An international team of astronomers has discovered and confirmed a treasure trove of new worlds using NASA's Kepler spacecraft on its K2 mission. Out of 197 initial planet candidates, scientists have confirmed 104 planets outside our solar system. Among the confirmed is a planetary system comprising four promising planets that could be rocky.
These four planets, all between 20 and 50 percent larger than Earth by diameter, are orbiting the M dwarf star K2-72, found 181 light-years away in the direction of the Aquarius constellation. The host star is less than half the size of the sun and less bright.
The planets' orbital periods range from five-and-a-half to 24 days, and two of them may experience irradiation levels from their star comparable to those on Earth. Despite their tight orbits -- closer than Mercury's orbit around our sun -- the possibility that life could arise on a planet around such a star cannot be ruled out.

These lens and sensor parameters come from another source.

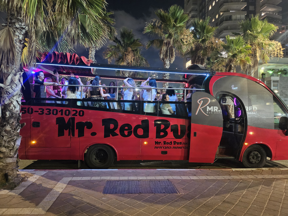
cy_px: 108
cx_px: 144
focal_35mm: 24
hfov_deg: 71.6
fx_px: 200
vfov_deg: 56.8
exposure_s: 1/25
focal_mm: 5
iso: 1250
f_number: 1.8
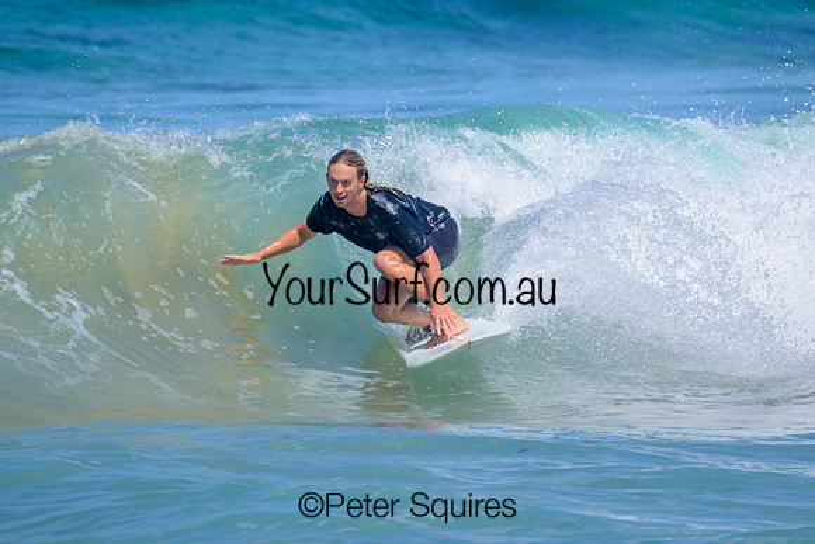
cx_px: 554
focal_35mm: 1034
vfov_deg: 1.3
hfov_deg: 2.0
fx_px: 23405
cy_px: 215
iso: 720
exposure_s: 1/2000
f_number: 11
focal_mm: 760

Both Kepler and its K2 mission discover new planets by measuring the subtle dip in a star's brightness caused by a planet passing in front of its star. In its initial mission, Kepler surveyed just one patch of sky in the northern hemisphere, determining the frequency of planets whose size and temperature might be similar to Earth orbiting stars similar to our sun. In the spacecraft's extended mission in 2013, it lost its ability to precisely stare at its original target area, but a brilliant fix. created a second life for the telescope that is proving scientifically fruitful.
After the fix, Kepler started its K2 mission, which has provided an ecliptic field of view with greater opportunities for Earth-based observatories in both the northern and southern hemispheres. Additionally, the K2 mission is entirely community-driven with all targets proposed by the scientific community.
Because it covers more of the sky, the K2 mission is capable of observing a larger fraction of cooler, smaller, red-dwarf type stars, and because such stars are much more common in the Milky Way than sun-like stars, nearby stars will predominantly be red dwarfs.